Have you switched your website to HTTPS, a secured protocol that is the answer to data protection? If you haven’t, then you probably should.
Google announced HTTPS as a ranking signal, and their index is starting to display secured pages over unsecured pages. They went as far as to publish a guide to maintain your site with Google in mind, explaining why you should protect your site and your users.
The transition starts with obtaining an SSL certificate and installing it on your hosting account. The certificate is issued by an authority that ensures your web address belongs to your organization.
While your site may still be vulnerable to attack, data sent and received through HTTPS include encryption, authentication, and data integrity where you won’t see data corrupted through transfer.
The switch helps in many ways, and it’s important that you take the proper steps for a smooth transition.
This may seem obvious, but when you’re making the transition between HTTP and HTTPS, make sure all pages are setup with a 301 redirect. It notifies search engines that your site’s address has been changed.
Plus, if anyone has bookmarked a page on your site, they will be automatically redirected to the HTTPS version of your page once the transition is complete.
Remember, all redirects run the risk of losing traffic. When Google first announced a minor ranking boost for secured sites, many webmasters were hesitant to 301 redirect their entire site. That’s partly the reason why Google allowed the 301 redirect to not affect PageRank.
All redirects will carry an SEO risk, but for permanent redirects (from HTTP to HTTPS), 301s are the method that is preferred by Google.
Update Internal Links in Content
Ideally before, but also right after a migration to HTTPS, make sure all references in your content back up your migration.

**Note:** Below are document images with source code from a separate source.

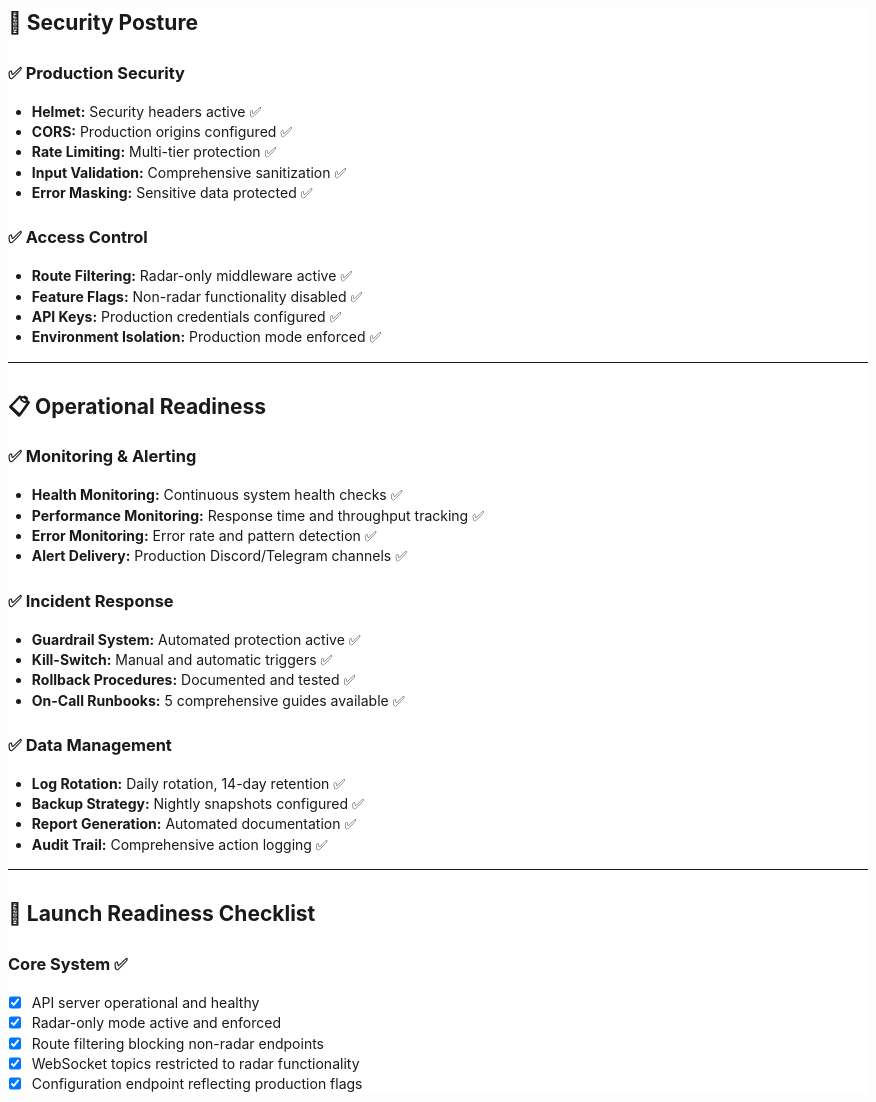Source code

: ## 🔐 Security Posture

### ✅ Production Security
- **Helmet:** Security headers active ✅
- **CORS:** Production origins configured ✅
- **Rate Limiting:** Multi-tier protection ✅
- **Input Validation:** Comprehensive sanitization ✅
- **Error Masking:** Sensitive data protected ✅

### ✅ Access Control
- **Route Filtering:** Radar-only middleware active ✅
- **Feature Flags:** Non-radar functionality disabled ✅
- **API Keys:** Production credentials configured ✅
- **Environment Isolation:** Production mode enforced ✅

---

## 📋 Operational Readiness

### ✅ Monitoring & Alerting
- **Health Monitoring:** Continuous system health checks ✅
- **Performance Monitoring:** Response time and throughput tracking ✅
- **Error Monitoring:** Error rate and pattern detection ✅
- **Alert Delivery:** Production Discord/Telegram channels ✅

### ✅ Incident Response
- **Guardrail System:** Automated protection active ✅
- **Kill-Switch:** Manual and automatic triggers ✅
- **Rollback Procedures:** Documented and tested ✅
- **On-Call Runbooks:** 5 comprehensive guides available ✅

### ✅ Data Management
- **Log Rotation:** Daily rotation, 14-day retention ✅
- **Backup Strategy:** Nightly snapshots configured ✅
- **Report Generation:** Automated documentation ✅
- **Audit Trail:** Comprehensive action logging ✅

---

## 🎯 Launch Readiness Checklist

### Core System ✅
- [x] API server operational and healthy
- [x] Radar-only mode active and enforced
- [x] Route filtering blocking non-radar endpoints
- [x] WebSocket topics restricted to radar functionality
- [x] Configuration endpoint reflecting production flags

This means that the URL in internal links have to be updated to reflect the change.
If you don’t update the internal links and other links on each page of your site, users who are looking to navigate further will experience 404 pages.
To replace and update is simple. Typically, you can make sure all instances are updated through the search-and-replace function in the database. Make sure the redirect chain in minimalized and link directly to the canonicals of the HTTPS destination.
Your internal linking structure must be looked at closely to avoid the redirect chains. Run crawl reports after you’ve switched to HTTPS to ensure all internal links have been updated and there are no errors.
HSTS (HTTP Strict Transport Security) is used to prevent unnecessary redirections for websites that operate solely on HTTPS.
The purpose of the HSTS is to eliminate a server-side check and allow your website to load faster. This results in a better user experience.
The HSTS was placed into effect so websites can submit their domain name to be preloaded into the browser. While it may be confusing because the browser will use a 307 redirect (Internal), it acts as the 301 as it is generated by the browser.
When your domain is typed into the address bar, the HSTS will redirect the user to your HTTPS version straightaway. To qualify, users will need a valid SSL certificate, and all hostnames need to serve content from the HTTPS version.
Update Canonical Tags
While most CMS systems will take care of this step for you, you can overlook it if they don’t. Ensure that all of your rel=canonical tags are pointing users to the correct version of your site.
Once you have moved over, the tags should be pointing to HTTPS to help Google understand which version of the page should rank. Keep in mind that Google views an HTTP version as a completely different site than an HTTPS, so updating all tags and links within the site is crucial.
When one step is missed, notably the rel=canonical tags, Google can become confused over which page should be rankings in the SERPs. Common problems include content duplication issues between the HTTP and HTTPS versions, which can be regulated with the update of canonical tags.
Add HTTPS to Search Console
Once you make the transition to a secure protocol, you must configure that with Google Search Console and proceed to monitor the impact it has made. Configure the switch with Google Search Console once the redirections are in place and the XML sitemaps and robots.txt have been updated.
Utilize the Fetch and Render function to ensure everything is working as intended.
Go to the homepage of the HTTP version to verify it redirects properly.
For the HTTPS version, verify it renders correctly. If so, click the “Submit to Index” button and select the “Crawl this URL and its direct links” option when prompted.
You’ll have to navigate through Search Console to determine if factor is holding back your migration. This includes verifying there are no manual actions holding your site back. Plus, update the Crawl Rate to the HTTPS property, as well as checking the URL Removal tool to see if any URLs have been submitted for temporary removal.
Search Console treats HTTP and HTTPS separately, so if you have pages for both protocols, you must have a separate Search Console property for each one.
Switching to HTTPS can be a headache with all the technical challenges. Plan ahead and make sure all redirects are in place to avoid major hiccups. There will be flaws and there are likely to be fluctuations in search visibility, but the switch can’t be ignored.
You’re going to be confused at some point during the transition, and you’ll have to focus on a lot of things to ensure the migration is completed as smoothly as possible.
With the right planning, the right tracking, and the right implementation, you should have minimal trouble when migrating from HTTP to HTTPS.